Work to be completed: Extract every line in the material below that contains the string "knee", and list each one.

Items from a data source
┄┄┄┄┄┄

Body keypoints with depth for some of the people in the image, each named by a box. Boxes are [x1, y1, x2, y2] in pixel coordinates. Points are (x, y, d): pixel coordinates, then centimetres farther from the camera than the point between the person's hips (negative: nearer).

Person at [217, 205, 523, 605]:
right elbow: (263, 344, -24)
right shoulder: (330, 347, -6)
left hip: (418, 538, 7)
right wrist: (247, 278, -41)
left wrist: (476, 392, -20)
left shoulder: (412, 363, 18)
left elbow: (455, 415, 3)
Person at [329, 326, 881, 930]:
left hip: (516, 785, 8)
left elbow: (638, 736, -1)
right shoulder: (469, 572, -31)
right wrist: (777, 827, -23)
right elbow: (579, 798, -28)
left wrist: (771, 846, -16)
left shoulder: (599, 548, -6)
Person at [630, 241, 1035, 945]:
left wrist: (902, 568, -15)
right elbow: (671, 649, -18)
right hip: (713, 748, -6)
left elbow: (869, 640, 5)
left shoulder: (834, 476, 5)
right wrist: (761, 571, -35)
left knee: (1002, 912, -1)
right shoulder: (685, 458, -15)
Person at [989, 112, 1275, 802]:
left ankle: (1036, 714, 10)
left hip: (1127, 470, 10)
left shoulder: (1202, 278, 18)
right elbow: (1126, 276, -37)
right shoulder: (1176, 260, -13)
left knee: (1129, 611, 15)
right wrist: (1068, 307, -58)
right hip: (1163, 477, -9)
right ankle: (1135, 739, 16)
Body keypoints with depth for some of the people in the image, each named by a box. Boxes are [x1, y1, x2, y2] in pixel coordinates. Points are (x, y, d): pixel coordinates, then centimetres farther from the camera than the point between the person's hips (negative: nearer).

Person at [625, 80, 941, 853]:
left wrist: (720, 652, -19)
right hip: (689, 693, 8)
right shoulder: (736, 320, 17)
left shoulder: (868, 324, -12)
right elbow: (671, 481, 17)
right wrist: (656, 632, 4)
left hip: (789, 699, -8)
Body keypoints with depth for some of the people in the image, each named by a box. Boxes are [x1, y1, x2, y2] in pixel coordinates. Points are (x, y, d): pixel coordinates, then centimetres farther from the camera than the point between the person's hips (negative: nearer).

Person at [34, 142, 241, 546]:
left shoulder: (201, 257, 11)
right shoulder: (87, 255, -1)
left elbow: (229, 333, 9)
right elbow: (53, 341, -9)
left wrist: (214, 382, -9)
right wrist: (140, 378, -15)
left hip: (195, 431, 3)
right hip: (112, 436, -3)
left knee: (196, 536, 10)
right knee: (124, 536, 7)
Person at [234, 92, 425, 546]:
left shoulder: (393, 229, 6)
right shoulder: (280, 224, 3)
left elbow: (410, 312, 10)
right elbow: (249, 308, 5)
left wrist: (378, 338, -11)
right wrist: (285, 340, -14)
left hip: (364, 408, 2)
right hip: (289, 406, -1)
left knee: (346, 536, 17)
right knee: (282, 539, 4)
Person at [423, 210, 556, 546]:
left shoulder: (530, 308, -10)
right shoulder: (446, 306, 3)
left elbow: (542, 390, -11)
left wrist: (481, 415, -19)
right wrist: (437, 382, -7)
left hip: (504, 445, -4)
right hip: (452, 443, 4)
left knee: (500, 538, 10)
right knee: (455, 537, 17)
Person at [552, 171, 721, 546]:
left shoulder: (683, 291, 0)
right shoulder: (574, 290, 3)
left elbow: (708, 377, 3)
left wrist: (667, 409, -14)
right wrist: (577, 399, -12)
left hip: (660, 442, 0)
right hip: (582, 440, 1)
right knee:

┄┄┄┄┄┄

Written response:
left knee: (1002, 912, -1)
left knee: (1129, 611, 15)
left knee: (196, 536, 10)
right knee: (124, 536, 7)
left knee: (346, 536, 17)
right knee: (282, 539, 4)
left knee: (500, 538, 10)
right knee: (455, 537, 17)
right knee:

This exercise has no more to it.